• First commercial flight takes off from Damascus after the removal of former regime
• 43 people onboard, including a journalist in what was the first successful civilian flight since the fall of the genocidal regime
As part of a massive symbolic gesture to demonstrate the restarting of the Syrian economy and the return to norm, the first civilian flight has taken off from Damascus since the revolution.
The flight landed in Aleppo in the country’s north today with 43 passengers on board including numerous journalists.
This comes after the former head of the rebel movement, Ahmed al-Sharaa, also known as Abu Mohammad al-Julani who is now the leader of Syria, had met with UN special envoy Geir Pedersen along with multiple western officials.
Pro-Assad forces abandoned the airport on December 8 as rebel fighters closed in on the capital following the lightning offensive that began on November 27.
Earlier this week videos circulating on social media had shown airport staff painting a pro-opposition three-start flag on aeroplanes, a symbol of the start of the uprising in 2011.
AFP news had reported that an anonymous airport official had said that flights would resume on December 24 following maintenance work.
The economy
In neighbouring Jordan the Jaber border crossing has reopened for trade, allowing goods to resume flowing between the two countries.
The Syrian economy is still devastated even after the removal of Assad with some Syria watchers warning it could take nearly 10 years for the country to return to 2011 GDP levels with a total of two decades to be fully rebuilt.
From 2010-2020 the countries GDP halved with staple food products and local industrial and agricultural production collapsing.
Syria, once the largest oil exporter in the Eastern Mediterranean, lost its key position in oil production and oil exports because of sanctions, corruption and having its oil taken by other groups like ISIS and the Kurds.
With increasing oil and gas prices in Europe since the start of the Russia-Ukraine war it benefits Europe to have access to Syrian oil in the European market with the European Union announcing on Monday that they would be willing to lift sanctions if certain conditions are met.
At a meeting in Brussels, the EU’s top diplomats have said they want guarantees from members of Syria’s government that they are preparing for a peaceful political future involving all minority groups, one in which extremism and former allies Russia and Iran have no place.

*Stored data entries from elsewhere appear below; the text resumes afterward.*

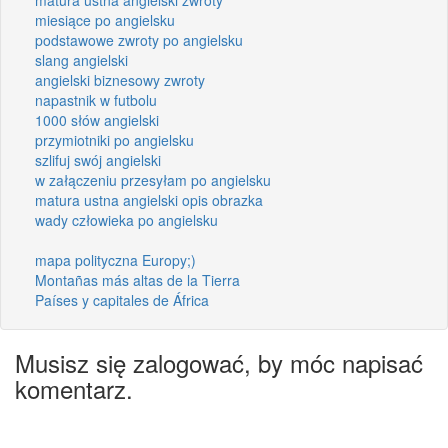
miesiące po angielsku
podstawowe zwroty po angielsku
slang angielski
angielski biznesowy zwroty
napastnik w futbolu
1000 słów angielski
przymiotniki po angielsku
szlifuj swój angielski
w załączeniu przesyłam po angielsku
matura ustna angielski opis obrazka
wady człowieka po angielsku
mapa polityczna Europy;)
Montañas más altas de la Tierra
Países y capitales de África
Musisz się zalogować, by móc napisać
komentarz.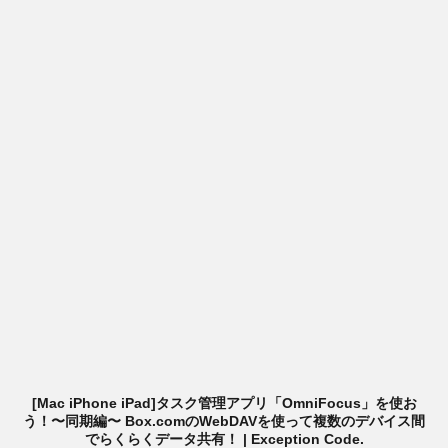
ー
[Mac iPhone iPad]タスク管理アプリ「OmniFocus」を使お
う！〜同期編〜 Box.comのWebDAVを使って複数のデバイス間
でらくらくデータ共有！ | Exception Code.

The new governments reputation since takeover has already seemed promising with very few reports of revenge killings or sectarian violence.
At a meeting with reporters, EU foreign policy chief Kaja Kallas said: “Syria faces an optimistic, positive, but rather uncertain future, and we have to make sure that this goes to the right direction”.
The UN envoy for Syria has already pressed for the removal of sanctions which already puts the Syrian government at a far less isolated state then the Taliban once they took over Afghanistan.
Time will tell if western powers continue to allow the continued starvation of much of an entire population because of dislike of the new Syrian government.